Hoping to end the snap, crackle, pop of electrical wires next to their homes, residents jockeyed to be first on a list of areas slated to have the buzzing wires moved underground.

More than a dozen residents told the City Council Tuesday night they have waited a long time for the high tension wires in their neighborhood to be moved below ground. However, residents argued that the priority list of five locations selected for a 10-year plan to do the work favored commercial areas over residential ones.

"This is something that our neighbors and myself have been waiting a long time for," said Andrew Gomez, a Marine Street resident. "We've been waiting for over 20 years for this. There is a power pole 20 feet from my living room. It [the list] is pitting neighborhood groups against each other."

After hearing from speakers who described wires that sparked and popped in foggy weather, scaring children and visitors, the council voted 6 to 1 to give priority to residential neighborhoods but not before engaging in a long debate on setting future policy for selecting "undergrounding" locations.

'We need to refine the policy," Mayor Pro Tem Pam O'Connor said. "There may be some kind of sliding scale we can use."

The list presented to the council for approval included four residential locations; Marine Street from Frederick Street to Lincoln Boulevard, 20th Street from Pearl Street to Ocean Boulevard and 18th Street from Ocean Park Boulevard to Ashland Place North and to 16th Street. It also included 18th Court from Pico Boulevard to Pearl Street, which is an alley that backs up to Santa Monica College and commercial corridor Olympic Boulevard from Stewart St. to 22nd Street

The designated locations were selected by city staff, who used criteria set by the Public Utilities Commission order to rank priority, including streets with a heavy volume of pedestrian and vehicle traffic and streets that pass by a civic public recreation or scenic area.

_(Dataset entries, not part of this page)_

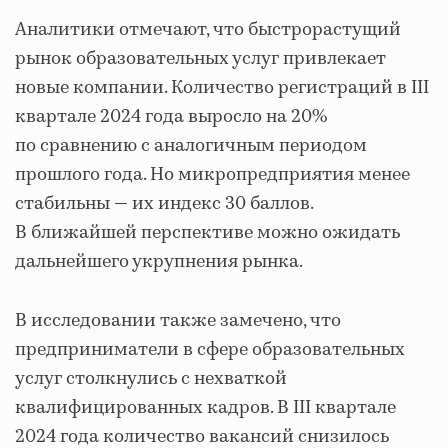
Аналитики отмечают, что быстрорастущий
рынок образовательных услуг привлекает
новые компании. Количество регистраций в III
квартале 2024 года выросло на 20%
по сравнению с аналогичным периодом
прошлого года. Но микропредприятия менее
стабильны — их индекс 30 баллов.
В ближайшей перспективе можно ожидать
дальнейшего укрупнения рынка.
В исследовании также замечено, что
предприниматели в сфере образовательных
услуг столкнулись с нехваткой
квалифицированных кадров. В III квартале
2024 года количество вакансий снизилось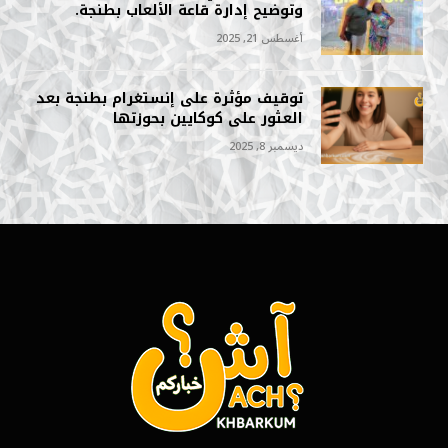
وتوضيح إدارة قاعة الألعاب بطنجة.
أغسطس 21, 2025
توقيف مؤثرة على إنستغرام بطنجة بعد
العثور على كوكايين بحوزتها
ديسمبر 8, 2025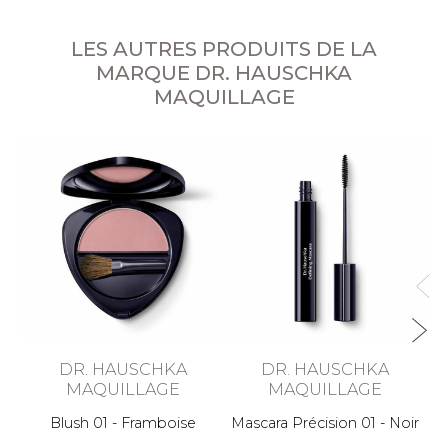
LES AUTRES PRODUITS DE LA
MARQUE DR. HAUSCHKA
MAQUILLAGE
DR. HAUSCHKA
DR. HAUSCHKA
MAQUILLAGE
MAQUILLAGE
Blush 01 - Framboise
Mascara Précision 01 - Noir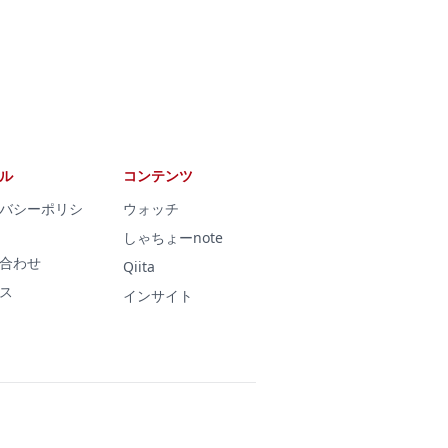
ル
コンテンツ
バシーポリシ
ウォッチ
しゃちょーnote
合わせ
Qiita
ス
インサイト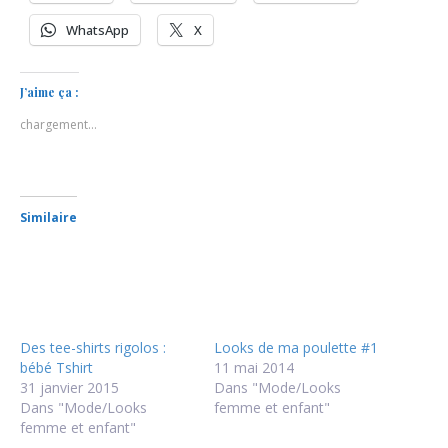
WhatsApp
X
J’aime ça :
chargement…
Similaire
Des tee-shirts rigolos :
Looks de ma poulette #1
bébé Tshirt
11 mai 2014
31 janvier 2015
Dans "Mode/Looks
Dans "Mode/Looks
femme et enfant"
femme et enfant"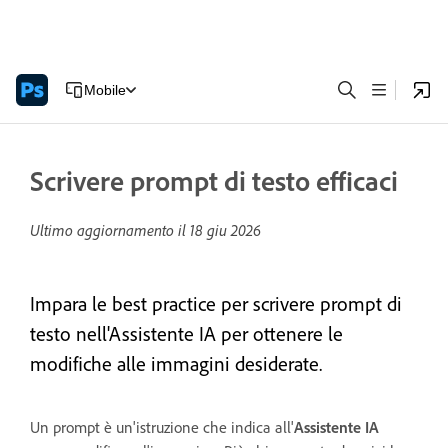
Mobile
Scrivere prompt di testo efficaci
Ultimo aggiornamento il
18 giu 2026
Impara le best practice per scrivere prompt di
testo nell'Assistente IA per ottenere le
modifiche alle immagini desiderate.
Un prompt è un'istruzione che indica all'
Assistente IA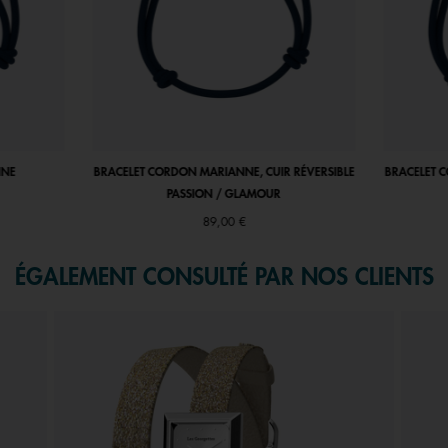
NNE
BRACELET CORDON MARIANNE, CUIR RÉVERSIBLE
BRACELET 
PASSION / GLAMOUR
89,00 €
ÉGALEMENT CONSULTÉ PAR NOS CLIENTS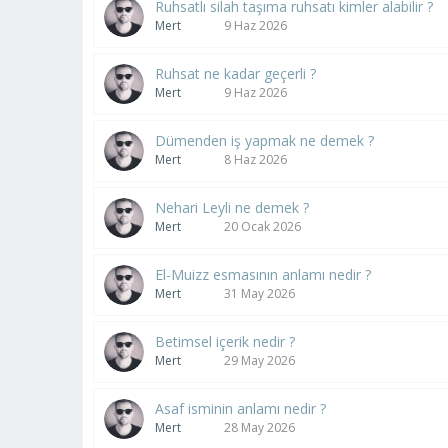
Ruhsatlı silah taşıma ruhsatı kimler alabilir ?
Mert
9 Haz 2026
Ruhsat ne kadar geçerli ?
Mert
9 Haz 2026
Dümenden iş yapmak ne demek ?
Mert
8 Haz 2026
Nehari Leyli ne demek ?
Mert
20 Ocak 2026
El-Muizz esmasının anlamı nedir ?
Mert
31 May 2026
Betimsel içerik nedir ?
Mert
29 May 2026
Asaf isminin anlamı nedir ?
Mert
28 May 2026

Arguing that 18th Court serves as a pedestrian and service thoroughfare for Santa Monica College and that the stretch of Olympic Boulevard carries highest volume of traffic, city staff put the two locations at the top of their list to have power lines burried within six years, much to the chagrin of residents who would have had to wait another decade.

"Eating in my backyard is like eating in Frankenstein's lab," said Randy Levinson, who lives in the Ashland, Hill Street neighborhood, which was last on the list. "Friends ask 'what is wrong with your backyard?"

Ross Lacey said he put speakers in his backyard to drown out the buzz of the wires.

Wayne Black, who lives in the Ashland neighborhood, invited council members to live with him for a week to understand residents' plight.

"Come on, my wife's a good cook," Black said. "We have to do something. We have to bury those wires."

In the end, council members bumped Olympic Boulevard from the list and directed staff to create a policy based on the number of residents, the scale of the poles and the sensitivity of a location to them.

The council also voted to contact Santa Monica College about participating in placing the 18th Court wires underground.

Councilman Michael Feinstein, who for the second time Tuesday night cast the lone dissenting vote, said he did not feel well enough informed to make a decision.

"Let the record show I agree with prioritizing residential over commercial areas," Feinstein said. "Without knowing how many residents per street, I don't feel I have enough information."